The ongoing brand crisis involving Volkswagen and specifically its customers and franchised dealers over the diesel engine emissions alteration admission scandal that occurred over a year ago continues as it ever so slowly moves toward action plans and financial compensation.

Earlier this month, VW agreed to pay as much as $1.2 billion to its over 600 U.S. based dealers to compensate for the costs of the emissions scandal. In mid-July, The Wall Street Journal reported that VW dealers across the U.S. were fuming regarding any receipt of specific guidance regarding the estimated 12,000 diesel powered autos that they are not allowed to sell. These unsold and currently prohibited stop-sale vehicles had been sitting in lots for months while VW and U.S. regulators traversed an elongated legal process for determining next steps. According to the July report, U.S. VW dealers had already been sitting on approximately 107 days of finished goods inventory of which 12 percent represent currently non-saleable models.

Not wanting unsellable inventory to be clearly visible, many dealers reverted to moving stop-sale inventory onto adjacent or off-site storage lots. While VW was compensating dealers for additional financing and needs for periodic servicing of this large amount of unsold inventory, dealers were not apparently making up the difference in new sales volume because of a lack of new saleable inventory. The long awaited family-sized sport-utility vehicle is not expected to be introduced in the U.S. until early 2017 while anew Alltrack small station wagon is due to be introduced in the next several months adding to dealer frustrations for more models to sell. Plans are very unclear as to whether the new family-sized SUV model will be offered with any diesel powered options as previously planned.

According to business media reports, the new settlement with U.S. dealers could result an average payout of nearly $1.8 million per dealer.  This is to compensate dealers for the financial hardships of lost sales, damaged reputations and declines in dealership value that has been precipitated by the emissions scandal.

VW had previously agreed to pay as much as $15 billion to owners of 2.0-liter diesel powered vehicles in a direct settlement with consumers. Attorneys representing this class of consumers indicate that upwards of 65 percent of U.S. based 2.0-liter diesel engine owners want to take advantage of their settlement. Owners have a choice of selling back their diesel powered vehicle or having it modified by a yet as to be determined emissions repair procedure. Regardless of either choice, affected vehicle owners are entitled to additional compensation that equates to 113 percent of the retail value of their vehicle before the scandal occurred in September 2015. Final approval for the consumer settlement is scheduled for court review next week.
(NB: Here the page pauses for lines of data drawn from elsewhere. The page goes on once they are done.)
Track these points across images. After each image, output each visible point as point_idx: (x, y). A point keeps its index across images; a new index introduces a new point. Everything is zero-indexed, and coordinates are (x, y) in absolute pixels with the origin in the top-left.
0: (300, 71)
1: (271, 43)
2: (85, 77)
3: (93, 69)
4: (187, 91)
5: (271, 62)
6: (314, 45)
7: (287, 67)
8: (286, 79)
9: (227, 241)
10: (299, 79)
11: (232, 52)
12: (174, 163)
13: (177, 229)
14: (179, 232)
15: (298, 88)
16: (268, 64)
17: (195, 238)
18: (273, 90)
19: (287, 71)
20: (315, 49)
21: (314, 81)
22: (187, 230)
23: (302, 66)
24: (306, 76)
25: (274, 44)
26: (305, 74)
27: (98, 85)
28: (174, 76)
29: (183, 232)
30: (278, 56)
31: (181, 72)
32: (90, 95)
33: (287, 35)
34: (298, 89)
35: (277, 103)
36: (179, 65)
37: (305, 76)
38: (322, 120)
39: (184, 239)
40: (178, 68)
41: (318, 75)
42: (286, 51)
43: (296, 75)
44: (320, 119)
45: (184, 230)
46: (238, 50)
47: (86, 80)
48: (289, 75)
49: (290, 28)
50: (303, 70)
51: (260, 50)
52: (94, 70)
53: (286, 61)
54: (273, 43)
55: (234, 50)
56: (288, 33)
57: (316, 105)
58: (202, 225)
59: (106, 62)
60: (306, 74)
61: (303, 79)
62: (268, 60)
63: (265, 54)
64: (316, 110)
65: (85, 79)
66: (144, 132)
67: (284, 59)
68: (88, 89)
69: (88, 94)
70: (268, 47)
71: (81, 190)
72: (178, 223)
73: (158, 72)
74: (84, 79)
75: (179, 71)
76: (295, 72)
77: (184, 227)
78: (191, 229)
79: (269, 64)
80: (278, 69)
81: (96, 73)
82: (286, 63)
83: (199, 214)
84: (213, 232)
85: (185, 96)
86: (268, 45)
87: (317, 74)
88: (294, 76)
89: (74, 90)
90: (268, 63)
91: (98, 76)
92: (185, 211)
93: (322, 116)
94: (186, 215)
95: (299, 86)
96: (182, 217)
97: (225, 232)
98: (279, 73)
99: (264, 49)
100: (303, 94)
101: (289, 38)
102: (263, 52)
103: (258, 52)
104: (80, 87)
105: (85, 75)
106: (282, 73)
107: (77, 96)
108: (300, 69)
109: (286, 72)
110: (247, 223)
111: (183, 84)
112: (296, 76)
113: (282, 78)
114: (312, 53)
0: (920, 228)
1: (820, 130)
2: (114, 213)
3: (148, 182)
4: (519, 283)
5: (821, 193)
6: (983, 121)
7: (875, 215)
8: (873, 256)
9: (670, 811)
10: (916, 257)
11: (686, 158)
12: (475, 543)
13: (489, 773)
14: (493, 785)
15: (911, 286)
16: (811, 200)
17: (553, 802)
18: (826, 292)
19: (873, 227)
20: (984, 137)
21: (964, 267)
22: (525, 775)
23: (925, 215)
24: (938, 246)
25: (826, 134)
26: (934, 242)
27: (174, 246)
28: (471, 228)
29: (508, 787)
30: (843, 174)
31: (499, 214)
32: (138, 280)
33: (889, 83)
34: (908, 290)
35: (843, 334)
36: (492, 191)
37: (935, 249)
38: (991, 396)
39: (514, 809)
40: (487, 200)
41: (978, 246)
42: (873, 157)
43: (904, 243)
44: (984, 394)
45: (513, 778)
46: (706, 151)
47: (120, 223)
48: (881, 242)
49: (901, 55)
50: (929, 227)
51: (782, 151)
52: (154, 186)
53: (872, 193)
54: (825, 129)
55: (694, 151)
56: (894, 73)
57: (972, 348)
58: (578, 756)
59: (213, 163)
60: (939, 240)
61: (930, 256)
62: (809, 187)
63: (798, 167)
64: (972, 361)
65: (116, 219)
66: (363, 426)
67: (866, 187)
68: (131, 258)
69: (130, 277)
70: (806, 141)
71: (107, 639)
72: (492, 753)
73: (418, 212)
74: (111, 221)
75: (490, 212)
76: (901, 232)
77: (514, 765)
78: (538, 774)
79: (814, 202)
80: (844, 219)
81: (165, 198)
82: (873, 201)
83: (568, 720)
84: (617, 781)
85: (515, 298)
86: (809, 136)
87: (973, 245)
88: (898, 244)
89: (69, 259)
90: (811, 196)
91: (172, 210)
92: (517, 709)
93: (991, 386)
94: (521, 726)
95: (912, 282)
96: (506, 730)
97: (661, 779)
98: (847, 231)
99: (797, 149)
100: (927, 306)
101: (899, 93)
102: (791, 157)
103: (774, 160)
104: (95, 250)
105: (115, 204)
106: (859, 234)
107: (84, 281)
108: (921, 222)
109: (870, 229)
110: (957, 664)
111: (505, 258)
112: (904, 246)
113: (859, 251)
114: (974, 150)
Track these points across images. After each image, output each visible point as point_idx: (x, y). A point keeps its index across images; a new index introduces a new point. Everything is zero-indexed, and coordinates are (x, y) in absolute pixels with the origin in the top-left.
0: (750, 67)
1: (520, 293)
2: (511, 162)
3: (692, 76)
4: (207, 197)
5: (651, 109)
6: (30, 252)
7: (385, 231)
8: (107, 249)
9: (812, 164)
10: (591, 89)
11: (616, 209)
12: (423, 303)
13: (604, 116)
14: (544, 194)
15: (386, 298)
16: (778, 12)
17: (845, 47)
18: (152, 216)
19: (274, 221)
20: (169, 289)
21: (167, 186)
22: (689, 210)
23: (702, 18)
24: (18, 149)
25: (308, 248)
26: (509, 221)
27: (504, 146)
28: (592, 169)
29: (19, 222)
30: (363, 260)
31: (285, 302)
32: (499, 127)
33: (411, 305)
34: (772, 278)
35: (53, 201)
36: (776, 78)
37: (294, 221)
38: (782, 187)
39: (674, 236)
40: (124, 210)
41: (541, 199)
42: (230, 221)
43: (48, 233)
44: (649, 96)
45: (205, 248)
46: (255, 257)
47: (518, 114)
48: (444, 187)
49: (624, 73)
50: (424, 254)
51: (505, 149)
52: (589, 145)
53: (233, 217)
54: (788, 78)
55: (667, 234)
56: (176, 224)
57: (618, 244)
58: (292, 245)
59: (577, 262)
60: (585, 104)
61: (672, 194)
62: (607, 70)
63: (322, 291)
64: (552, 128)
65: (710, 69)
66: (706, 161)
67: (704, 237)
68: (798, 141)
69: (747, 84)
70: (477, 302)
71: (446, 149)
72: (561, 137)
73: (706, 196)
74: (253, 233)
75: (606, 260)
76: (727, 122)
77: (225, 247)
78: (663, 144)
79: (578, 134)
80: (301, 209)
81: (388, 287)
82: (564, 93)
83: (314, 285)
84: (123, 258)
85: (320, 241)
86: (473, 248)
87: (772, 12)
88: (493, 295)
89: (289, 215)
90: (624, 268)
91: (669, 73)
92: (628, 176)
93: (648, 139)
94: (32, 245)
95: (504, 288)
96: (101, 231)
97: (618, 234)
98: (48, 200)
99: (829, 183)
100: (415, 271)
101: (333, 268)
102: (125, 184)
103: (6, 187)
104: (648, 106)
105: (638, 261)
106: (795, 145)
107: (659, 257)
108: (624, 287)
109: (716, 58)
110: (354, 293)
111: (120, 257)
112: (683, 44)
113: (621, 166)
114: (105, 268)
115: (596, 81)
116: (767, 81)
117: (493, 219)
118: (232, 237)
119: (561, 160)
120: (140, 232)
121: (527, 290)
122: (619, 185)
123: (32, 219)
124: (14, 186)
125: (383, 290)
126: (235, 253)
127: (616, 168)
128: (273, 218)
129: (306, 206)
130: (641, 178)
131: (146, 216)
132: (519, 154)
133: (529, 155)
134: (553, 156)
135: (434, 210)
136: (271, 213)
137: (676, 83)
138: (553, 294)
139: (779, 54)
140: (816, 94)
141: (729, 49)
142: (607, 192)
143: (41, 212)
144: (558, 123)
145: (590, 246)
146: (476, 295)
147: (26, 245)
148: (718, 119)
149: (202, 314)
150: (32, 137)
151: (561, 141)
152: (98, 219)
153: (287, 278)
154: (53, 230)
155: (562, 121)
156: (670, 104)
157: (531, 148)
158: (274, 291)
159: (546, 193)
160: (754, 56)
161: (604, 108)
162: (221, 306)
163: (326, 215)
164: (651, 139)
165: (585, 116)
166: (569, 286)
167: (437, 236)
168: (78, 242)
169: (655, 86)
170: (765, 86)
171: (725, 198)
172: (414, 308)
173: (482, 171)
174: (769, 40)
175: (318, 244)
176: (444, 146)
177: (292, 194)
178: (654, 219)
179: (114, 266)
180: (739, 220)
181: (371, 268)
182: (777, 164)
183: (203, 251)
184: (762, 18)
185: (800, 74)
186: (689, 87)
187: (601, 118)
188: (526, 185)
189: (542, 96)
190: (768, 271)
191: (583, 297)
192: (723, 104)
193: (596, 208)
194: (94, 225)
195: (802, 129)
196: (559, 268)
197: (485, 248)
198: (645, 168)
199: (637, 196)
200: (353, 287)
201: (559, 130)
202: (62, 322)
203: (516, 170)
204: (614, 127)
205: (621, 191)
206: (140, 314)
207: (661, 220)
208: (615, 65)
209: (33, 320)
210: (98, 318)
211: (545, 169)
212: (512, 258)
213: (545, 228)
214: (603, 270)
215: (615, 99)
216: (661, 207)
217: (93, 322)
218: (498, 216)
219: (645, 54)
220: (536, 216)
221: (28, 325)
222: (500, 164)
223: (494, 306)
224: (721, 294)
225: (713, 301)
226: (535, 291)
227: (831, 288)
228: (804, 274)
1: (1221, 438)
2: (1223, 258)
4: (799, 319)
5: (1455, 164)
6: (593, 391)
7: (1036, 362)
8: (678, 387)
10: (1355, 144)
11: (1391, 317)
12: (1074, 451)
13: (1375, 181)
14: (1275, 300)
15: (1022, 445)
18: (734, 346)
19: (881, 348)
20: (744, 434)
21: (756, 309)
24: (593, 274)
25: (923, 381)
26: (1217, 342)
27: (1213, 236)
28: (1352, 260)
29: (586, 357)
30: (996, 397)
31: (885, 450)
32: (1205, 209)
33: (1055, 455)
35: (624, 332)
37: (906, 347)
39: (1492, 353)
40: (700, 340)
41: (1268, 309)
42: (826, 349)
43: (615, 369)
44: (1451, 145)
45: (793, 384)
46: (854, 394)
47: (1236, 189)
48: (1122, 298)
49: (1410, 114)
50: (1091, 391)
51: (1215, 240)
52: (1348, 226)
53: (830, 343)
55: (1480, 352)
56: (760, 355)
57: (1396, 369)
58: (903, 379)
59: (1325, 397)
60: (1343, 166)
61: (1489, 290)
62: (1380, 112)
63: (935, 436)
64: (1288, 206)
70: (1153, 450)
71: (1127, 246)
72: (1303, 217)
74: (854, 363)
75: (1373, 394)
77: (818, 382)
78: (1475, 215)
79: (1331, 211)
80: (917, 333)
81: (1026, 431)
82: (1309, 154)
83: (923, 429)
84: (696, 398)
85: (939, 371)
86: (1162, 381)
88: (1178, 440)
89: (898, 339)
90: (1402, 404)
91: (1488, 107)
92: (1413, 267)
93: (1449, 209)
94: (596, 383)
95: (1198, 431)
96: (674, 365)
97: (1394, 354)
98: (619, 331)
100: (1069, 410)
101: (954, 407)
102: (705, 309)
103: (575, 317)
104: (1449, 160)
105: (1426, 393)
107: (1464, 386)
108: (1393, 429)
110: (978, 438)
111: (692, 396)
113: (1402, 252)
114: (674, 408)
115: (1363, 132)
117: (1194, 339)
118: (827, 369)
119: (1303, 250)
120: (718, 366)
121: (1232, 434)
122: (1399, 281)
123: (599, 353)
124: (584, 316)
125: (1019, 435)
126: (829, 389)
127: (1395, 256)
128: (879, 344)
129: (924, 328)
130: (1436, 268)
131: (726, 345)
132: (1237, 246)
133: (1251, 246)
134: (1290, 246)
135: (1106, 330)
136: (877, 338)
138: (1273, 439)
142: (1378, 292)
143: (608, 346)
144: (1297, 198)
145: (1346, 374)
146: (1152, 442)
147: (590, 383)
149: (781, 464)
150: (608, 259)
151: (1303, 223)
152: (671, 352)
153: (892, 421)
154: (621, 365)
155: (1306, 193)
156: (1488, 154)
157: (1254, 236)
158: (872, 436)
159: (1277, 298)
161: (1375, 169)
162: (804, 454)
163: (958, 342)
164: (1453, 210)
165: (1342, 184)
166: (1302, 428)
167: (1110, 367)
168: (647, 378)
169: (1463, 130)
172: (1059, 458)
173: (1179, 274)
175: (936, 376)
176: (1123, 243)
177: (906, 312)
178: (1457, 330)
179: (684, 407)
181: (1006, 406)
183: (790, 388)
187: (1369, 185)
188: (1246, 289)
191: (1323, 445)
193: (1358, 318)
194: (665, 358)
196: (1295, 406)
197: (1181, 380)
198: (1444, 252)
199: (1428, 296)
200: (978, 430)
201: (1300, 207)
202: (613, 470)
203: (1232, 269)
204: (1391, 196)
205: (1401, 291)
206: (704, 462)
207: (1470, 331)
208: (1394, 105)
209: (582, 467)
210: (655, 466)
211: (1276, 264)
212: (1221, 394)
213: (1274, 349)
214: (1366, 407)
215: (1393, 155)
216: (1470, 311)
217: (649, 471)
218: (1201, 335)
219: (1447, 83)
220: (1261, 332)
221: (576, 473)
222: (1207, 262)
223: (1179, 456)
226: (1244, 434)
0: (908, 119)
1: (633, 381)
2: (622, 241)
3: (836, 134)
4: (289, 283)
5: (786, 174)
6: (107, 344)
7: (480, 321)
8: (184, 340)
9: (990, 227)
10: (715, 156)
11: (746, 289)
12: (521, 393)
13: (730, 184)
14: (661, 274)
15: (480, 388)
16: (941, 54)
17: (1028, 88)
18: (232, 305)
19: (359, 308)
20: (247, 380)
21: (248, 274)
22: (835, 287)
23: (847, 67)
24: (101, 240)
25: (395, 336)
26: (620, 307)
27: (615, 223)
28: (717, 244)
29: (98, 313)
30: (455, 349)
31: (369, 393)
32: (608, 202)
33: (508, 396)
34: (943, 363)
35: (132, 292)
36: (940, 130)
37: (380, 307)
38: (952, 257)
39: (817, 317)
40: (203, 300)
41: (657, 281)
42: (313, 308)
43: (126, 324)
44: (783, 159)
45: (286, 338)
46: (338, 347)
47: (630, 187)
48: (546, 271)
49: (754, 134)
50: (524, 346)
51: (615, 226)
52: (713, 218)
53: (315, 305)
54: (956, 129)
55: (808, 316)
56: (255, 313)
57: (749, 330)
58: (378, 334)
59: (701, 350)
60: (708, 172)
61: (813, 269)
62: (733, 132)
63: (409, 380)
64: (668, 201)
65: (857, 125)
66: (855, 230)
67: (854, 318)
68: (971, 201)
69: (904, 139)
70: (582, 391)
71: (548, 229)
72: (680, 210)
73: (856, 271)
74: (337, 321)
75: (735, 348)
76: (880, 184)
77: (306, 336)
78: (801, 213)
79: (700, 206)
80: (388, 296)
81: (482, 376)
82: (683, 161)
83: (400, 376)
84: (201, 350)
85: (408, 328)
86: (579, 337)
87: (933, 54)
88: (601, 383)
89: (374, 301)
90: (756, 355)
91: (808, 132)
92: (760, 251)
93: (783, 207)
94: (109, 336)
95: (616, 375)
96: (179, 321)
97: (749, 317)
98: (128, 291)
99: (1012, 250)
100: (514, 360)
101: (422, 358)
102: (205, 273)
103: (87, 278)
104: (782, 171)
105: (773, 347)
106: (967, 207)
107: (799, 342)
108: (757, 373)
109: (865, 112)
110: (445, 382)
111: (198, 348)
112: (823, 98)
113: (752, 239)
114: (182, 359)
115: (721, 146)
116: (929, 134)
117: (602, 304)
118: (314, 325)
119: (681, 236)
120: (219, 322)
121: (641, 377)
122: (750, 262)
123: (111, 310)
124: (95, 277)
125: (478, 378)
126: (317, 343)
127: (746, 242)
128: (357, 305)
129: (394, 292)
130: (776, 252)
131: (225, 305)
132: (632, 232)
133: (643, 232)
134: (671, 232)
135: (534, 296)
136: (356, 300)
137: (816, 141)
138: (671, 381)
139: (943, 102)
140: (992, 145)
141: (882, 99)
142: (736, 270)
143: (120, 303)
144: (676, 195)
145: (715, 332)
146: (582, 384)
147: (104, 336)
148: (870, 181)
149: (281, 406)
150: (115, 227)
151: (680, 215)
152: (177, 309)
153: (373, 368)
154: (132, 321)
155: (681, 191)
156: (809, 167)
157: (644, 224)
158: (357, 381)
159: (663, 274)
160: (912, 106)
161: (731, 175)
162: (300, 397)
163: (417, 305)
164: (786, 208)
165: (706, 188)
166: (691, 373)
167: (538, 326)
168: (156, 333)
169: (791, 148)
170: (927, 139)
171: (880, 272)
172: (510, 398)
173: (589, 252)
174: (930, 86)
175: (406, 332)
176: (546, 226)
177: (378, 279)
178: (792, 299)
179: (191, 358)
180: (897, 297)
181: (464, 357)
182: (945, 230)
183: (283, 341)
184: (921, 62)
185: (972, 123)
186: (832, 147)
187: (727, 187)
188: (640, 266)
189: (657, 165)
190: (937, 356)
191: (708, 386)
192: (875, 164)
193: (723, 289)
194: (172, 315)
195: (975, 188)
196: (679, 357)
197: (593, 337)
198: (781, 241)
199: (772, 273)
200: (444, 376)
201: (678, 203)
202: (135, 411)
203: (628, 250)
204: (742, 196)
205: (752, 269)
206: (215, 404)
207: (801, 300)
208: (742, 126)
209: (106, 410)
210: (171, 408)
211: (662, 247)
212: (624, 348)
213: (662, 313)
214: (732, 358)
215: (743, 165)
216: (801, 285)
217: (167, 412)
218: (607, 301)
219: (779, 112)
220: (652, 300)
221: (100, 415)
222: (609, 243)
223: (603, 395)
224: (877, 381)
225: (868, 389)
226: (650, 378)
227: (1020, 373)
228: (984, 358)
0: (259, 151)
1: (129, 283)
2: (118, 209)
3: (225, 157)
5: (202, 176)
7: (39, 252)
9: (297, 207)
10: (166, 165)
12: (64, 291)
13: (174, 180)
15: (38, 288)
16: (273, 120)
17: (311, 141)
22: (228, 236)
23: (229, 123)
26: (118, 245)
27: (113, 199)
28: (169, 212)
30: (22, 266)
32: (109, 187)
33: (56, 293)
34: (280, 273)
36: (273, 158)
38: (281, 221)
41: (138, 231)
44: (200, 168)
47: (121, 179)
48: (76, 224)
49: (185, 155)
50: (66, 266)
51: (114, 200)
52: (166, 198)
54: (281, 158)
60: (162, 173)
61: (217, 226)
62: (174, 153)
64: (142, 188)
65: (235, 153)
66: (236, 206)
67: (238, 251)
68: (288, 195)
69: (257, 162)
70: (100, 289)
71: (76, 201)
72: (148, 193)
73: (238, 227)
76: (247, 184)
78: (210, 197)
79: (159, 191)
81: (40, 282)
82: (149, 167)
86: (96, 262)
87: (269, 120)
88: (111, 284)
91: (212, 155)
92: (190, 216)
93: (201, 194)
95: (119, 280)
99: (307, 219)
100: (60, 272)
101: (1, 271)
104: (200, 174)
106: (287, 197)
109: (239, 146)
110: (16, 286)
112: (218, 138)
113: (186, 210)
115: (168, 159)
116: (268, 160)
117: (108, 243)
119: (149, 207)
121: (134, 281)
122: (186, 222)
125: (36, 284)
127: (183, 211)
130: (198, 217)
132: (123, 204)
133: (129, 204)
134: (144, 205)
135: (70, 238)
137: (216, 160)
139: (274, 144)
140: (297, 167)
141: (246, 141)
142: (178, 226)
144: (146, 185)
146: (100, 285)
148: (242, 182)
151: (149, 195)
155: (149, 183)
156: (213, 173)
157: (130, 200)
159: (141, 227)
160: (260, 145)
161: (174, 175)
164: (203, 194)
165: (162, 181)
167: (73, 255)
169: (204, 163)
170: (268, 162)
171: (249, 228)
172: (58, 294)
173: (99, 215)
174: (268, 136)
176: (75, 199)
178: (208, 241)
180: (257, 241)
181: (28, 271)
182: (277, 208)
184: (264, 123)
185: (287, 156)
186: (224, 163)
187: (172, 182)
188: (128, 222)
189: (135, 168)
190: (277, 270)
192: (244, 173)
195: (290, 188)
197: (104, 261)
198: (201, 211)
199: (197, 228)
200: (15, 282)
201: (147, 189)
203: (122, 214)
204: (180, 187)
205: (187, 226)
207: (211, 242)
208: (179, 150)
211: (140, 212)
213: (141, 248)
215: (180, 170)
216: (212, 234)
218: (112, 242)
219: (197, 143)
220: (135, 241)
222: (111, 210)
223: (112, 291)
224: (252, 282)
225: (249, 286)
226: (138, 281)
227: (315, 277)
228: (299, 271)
Owners of the larger 3.0-liter vehicles that were impacted by the emissions alternation are still waiting terms of a settlement.

A detailed timeline regarding the proposed buyback and repair program across the U.S. is expected to extend through the end of 2018.  According to reports, a software fix would be made available for third-generation diesels by this month, followed by a combination hardware and software fix for first-generation diesels beginning in January 2017, and a software update for second-generation diesel powered vehicles in February 2017. VW further indicated that it expects to have a hardware fix ready for third-generation diesels by October 2017.

As noted in our previous blog commentaries, VW continues to experience painful lessons regarding its ongoing emissions scandal. A company noted for a somewhat tops-down management style and an engineering-driven culture and among one of the two top global producers will learn some tough lessons as a result of this scandal. Further, the industry as a whole can adsorb some key learning regarding balancing the pressures to introduce market-leading innovative products on a timely basis with organizational tendencies to cover-up potential hardware or software design flaws.

The most important when all the dust settles, will be more sensitivity to customer, market and dealer network needs along with implications of being afoul to governmental emission standards.

Over a year ago we noted that the forthcoming weeks and months promise to provide Volkswagen with a leadership and response crisis with significant product development, product and service focused supply chain implications. Such challenges will continue to unfold for years to come, and represent critical learning for multi-industry supply chain and product management teams.